Gysi bringt Hessen auf Linie Kopflos in die Wahlen
07.09.2007, 11:44 UhrGregor soll es richten. Zum Listenparteitag der hessischen Linken in Bad Homburg reist der Bundestags-Fraktionsvorsitzende Gregor Gysi aus Berlin an. Der Nothelfer will verhindern, dass die Querelen um die Spitzenkandidatur die Hoffnung auf einen Einzug in den Wiesbadener Landtag endgültig zunichte machen. Aus der Personalie des früheren DKP-Politikers Pit Metz ist ein Kampf an mehreren Fronten geworden: Flügel gegen Flügel in Hessen, Landespartei gegen Bundespartei.
Für die Berliner Bundesführung der Linken um Oskar Lafontaine und Gysi hat die hessische Landtagswahl am 27. Januar 2008 strategische Bedeutung: Hier winkt der erste Einzug ihrer Protestpartei in das Parlament eines westdeutschen Flächenlandes. Ein Erfolg könnte über das Schicksal von Ministerpräsident Roland Koch (CDU) entscheiden, eine bürgerliche Mehrheit aus Union und FDP wäre bei fünf Parteien im Landtag unwahrscheinlich.
Systemwechsel aus der Opposition
Doch die hessische Basis machte der Parteiführung einen Strich durch die Rechnung. Sie ließ Ende August den hessischen Ex-DGB-Vorsitzenden Dieter Hooge als Spitzenkandidat durchfallen, der Stimmen enttäuschter SPD-Wähler einsammeln sollte. Gewählt wurde mit deutlicher Mehrheit Pit Metz, ein Blindenpädagoge und langjähriges DKP-Mitglied, der die Linke strikt in die Opposition im Landtag führen wollte. Er sprach von seinem "solidarisch-kritischen" Verhältnis zur früheren DDR, trat für einen "Systemwechsel zu mehr Demokratie" ein.

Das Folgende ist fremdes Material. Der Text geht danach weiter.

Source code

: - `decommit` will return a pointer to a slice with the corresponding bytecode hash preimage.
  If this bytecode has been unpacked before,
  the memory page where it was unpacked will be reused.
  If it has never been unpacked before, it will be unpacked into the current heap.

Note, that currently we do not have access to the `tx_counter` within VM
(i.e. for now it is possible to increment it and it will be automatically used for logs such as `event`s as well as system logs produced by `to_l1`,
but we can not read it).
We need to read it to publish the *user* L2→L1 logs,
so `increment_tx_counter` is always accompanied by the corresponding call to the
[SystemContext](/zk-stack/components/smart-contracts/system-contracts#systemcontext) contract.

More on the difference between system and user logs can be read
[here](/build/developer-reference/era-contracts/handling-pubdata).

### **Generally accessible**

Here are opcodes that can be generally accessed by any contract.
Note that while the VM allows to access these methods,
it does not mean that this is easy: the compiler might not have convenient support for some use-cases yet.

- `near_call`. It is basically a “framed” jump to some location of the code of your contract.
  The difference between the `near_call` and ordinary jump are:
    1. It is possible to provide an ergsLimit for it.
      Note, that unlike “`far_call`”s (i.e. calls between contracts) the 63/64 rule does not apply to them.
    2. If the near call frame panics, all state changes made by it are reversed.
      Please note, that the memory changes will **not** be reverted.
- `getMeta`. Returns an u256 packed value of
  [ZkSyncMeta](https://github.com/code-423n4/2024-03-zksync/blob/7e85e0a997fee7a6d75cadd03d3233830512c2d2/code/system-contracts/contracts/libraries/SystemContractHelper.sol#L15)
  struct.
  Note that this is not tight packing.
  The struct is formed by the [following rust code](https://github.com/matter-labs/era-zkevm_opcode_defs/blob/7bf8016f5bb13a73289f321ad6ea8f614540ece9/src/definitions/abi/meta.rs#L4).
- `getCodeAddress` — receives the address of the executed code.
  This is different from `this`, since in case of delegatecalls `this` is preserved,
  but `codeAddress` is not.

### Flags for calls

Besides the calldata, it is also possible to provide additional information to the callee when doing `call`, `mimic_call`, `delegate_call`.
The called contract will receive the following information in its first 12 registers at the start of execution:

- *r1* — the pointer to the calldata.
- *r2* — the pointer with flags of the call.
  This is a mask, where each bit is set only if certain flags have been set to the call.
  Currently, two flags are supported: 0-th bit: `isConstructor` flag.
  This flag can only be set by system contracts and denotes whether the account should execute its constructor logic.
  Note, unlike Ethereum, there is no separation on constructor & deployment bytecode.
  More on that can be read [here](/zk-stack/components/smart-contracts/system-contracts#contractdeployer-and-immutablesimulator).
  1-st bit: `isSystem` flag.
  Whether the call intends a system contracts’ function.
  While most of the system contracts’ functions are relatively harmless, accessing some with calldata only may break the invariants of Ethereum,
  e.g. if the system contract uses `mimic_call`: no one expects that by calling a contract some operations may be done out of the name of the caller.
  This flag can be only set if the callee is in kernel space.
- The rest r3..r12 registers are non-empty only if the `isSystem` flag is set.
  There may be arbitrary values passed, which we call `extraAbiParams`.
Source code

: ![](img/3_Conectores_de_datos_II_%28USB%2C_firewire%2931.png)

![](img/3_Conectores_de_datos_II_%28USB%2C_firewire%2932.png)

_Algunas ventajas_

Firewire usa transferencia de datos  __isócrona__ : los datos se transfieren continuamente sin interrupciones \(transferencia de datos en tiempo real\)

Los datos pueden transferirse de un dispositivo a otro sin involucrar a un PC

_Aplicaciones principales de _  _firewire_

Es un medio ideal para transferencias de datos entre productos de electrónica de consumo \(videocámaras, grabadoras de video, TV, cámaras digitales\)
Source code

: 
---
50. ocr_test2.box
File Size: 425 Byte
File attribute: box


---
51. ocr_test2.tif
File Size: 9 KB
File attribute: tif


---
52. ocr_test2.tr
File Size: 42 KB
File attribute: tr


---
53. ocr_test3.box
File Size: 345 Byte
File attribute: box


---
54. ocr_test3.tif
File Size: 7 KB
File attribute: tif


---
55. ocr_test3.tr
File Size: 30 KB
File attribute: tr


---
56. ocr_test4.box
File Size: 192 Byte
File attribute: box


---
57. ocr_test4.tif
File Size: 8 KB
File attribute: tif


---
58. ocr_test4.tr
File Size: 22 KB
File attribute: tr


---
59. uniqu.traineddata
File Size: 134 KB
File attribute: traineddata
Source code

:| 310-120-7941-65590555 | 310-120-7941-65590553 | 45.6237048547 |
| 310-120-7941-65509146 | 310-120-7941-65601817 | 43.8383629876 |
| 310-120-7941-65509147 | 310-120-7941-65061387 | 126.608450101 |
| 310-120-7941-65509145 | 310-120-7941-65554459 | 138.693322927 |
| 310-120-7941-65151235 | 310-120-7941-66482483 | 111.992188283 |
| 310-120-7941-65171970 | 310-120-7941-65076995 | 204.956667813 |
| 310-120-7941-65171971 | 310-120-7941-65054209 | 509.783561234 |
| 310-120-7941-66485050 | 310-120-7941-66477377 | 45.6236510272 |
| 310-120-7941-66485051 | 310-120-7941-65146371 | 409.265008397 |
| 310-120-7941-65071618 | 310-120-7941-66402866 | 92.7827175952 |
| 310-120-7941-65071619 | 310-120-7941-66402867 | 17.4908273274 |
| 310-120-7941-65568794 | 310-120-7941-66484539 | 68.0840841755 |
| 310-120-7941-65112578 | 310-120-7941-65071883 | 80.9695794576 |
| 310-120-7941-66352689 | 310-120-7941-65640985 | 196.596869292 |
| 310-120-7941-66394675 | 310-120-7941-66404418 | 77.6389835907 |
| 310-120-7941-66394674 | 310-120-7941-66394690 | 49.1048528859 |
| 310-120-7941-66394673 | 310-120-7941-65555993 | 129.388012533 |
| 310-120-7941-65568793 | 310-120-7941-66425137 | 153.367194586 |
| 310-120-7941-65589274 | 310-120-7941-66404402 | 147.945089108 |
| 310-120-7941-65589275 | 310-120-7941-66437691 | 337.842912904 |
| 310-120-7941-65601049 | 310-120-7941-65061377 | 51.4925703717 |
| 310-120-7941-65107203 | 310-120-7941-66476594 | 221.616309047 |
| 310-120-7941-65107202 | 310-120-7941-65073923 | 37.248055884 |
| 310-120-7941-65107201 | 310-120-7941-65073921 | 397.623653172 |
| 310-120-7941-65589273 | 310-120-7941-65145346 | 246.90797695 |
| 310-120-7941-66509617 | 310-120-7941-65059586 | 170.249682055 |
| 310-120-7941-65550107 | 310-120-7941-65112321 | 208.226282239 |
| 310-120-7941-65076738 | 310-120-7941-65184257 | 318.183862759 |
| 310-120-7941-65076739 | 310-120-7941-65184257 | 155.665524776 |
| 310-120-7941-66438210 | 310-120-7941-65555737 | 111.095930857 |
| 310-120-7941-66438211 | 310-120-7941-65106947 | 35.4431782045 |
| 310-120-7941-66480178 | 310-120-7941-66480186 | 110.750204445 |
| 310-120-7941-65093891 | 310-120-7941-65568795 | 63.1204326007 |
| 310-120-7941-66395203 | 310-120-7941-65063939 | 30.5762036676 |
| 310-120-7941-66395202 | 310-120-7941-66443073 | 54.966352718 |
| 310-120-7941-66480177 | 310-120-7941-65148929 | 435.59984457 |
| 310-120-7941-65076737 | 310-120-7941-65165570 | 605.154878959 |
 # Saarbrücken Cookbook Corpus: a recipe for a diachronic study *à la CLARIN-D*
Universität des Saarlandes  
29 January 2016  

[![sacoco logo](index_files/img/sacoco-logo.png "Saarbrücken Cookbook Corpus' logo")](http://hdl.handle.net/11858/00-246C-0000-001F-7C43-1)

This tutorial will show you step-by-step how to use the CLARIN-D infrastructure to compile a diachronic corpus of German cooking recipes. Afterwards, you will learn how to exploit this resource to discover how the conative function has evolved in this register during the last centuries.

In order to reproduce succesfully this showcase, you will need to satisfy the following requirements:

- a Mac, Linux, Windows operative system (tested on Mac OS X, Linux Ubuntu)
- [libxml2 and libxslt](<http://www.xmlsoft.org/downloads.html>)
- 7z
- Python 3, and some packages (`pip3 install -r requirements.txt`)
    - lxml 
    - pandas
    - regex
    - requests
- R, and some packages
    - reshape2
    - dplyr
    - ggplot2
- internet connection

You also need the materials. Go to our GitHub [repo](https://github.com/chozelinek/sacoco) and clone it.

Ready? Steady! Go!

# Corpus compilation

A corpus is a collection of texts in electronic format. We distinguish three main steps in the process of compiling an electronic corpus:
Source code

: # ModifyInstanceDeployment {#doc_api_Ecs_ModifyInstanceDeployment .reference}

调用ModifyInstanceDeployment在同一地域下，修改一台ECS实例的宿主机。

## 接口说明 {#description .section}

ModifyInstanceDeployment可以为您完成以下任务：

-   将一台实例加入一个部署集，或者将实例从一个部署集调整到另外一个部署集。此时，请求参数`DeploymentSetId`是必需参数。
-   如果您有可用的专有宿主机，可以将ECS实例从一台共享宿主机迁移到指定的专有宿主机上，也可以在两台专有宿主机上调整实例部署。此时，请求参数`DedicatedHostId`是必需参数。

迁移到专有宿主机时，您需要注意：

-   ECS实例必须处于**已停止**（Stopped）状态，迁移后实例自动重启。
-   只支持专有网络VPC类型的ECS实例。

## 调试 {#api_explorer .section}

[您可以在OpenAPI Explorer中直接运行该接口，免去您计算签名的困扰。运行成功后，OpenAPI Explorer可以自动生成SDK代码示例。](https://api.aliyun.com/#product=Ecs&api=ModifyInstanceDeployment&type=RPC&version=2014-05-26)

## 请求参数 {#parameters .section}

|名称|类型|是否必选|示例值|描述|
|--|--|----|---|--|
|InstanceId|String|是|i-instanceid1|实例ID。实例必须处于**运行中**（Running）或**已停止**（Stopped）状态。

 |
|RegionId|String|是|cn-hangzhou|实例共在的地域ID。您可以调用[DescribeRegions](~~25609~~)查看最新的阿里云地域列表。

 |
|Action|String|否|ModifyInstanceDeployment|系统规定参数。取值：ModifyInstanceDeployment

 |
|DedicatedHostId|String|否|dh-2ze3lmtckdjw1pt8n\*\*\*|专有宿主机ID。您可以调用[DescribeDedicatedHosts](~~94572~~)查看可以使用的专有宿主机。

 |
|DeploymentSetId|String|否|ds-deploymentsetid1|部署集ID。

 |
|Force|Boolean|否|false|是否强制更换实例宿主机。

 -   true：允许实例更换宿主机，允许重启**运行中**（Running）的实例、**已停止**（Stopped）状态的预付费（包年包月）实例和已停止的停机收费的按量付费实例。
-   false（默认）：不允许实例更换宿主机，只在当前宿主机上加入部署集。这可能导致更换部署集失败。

Zunächst regte sich Widerstand gegen Metz in einigen hessischen Kreisverbänden. Sein "altkommunistisches Kadergeschwätz" mache die Wahlchancen zunichte, erklärten die Genossen im Odenwaldkreis. Doch auch Berlin war nicht glücklich mit dem Genossen Metz, der den anderen Parteien zu viel Angriffsfläche bot.
Kandidatur ausgeredet
In "freundschaftlichen Gesprächen" wurde ihm die Verantwortung ausgemalt, die er für das Linken-Projekt trage. Das Missfallen versteckte sich hinter Fürsorge. Metz sei "überfordert", so Wahlkampfleiter Bodo Ramelow. Er habe zu wenig Erfahrung mit den Medien, so Gysi. Er hätte "wahnsinnig Nerven beweisen müssen", so der Bundesgeschäftsführer Dietmar Bartsch. Schließlich zog Metz seine Kandidatur zurück.
Das Hickhack um den Spitzenkandidaten dürfte die Wahlchancen der Linken nicht gerade verbessert haben. "Da ist etwas schief gegangen", sagte Gysi am Donnerstag bei einer Klausursitzung seiner Bundestagsfraktion im brandenburgischen Templin. "Wir fanden das alle nicht politisch klug." Auch Bartsch räumte ein, dass erst die Wahl von Metz und dann sein Rücktritt der Öffentlichkeit schwer zu vermitteln sei.
Den anderen Parteien macht der Streit in der Linken den Wahlkampf leichter. Angesichts der schwindenden Aussicht auf Die Linke im Landtag kann die SPD leichter Vorwürfe der CDU kontern, sie strebe trotz allen Leugnens eine rot-rot-grüne Koalition an. Freuen konnte sich auch Regierungssprecher Dirk Metz, dem seine Namensvettern Pit Metz und Horst Metz, Sachsens zurückgetretener Finanzminister, in den vergangenen Tagen Ungemach bereitet hatten. Jetzt müsse er zum Frühstück nicht mehr Schlagzeilen lesen wie "Metz hat Nachhilfe in Demokratie nötig", erklärte er zufrieden.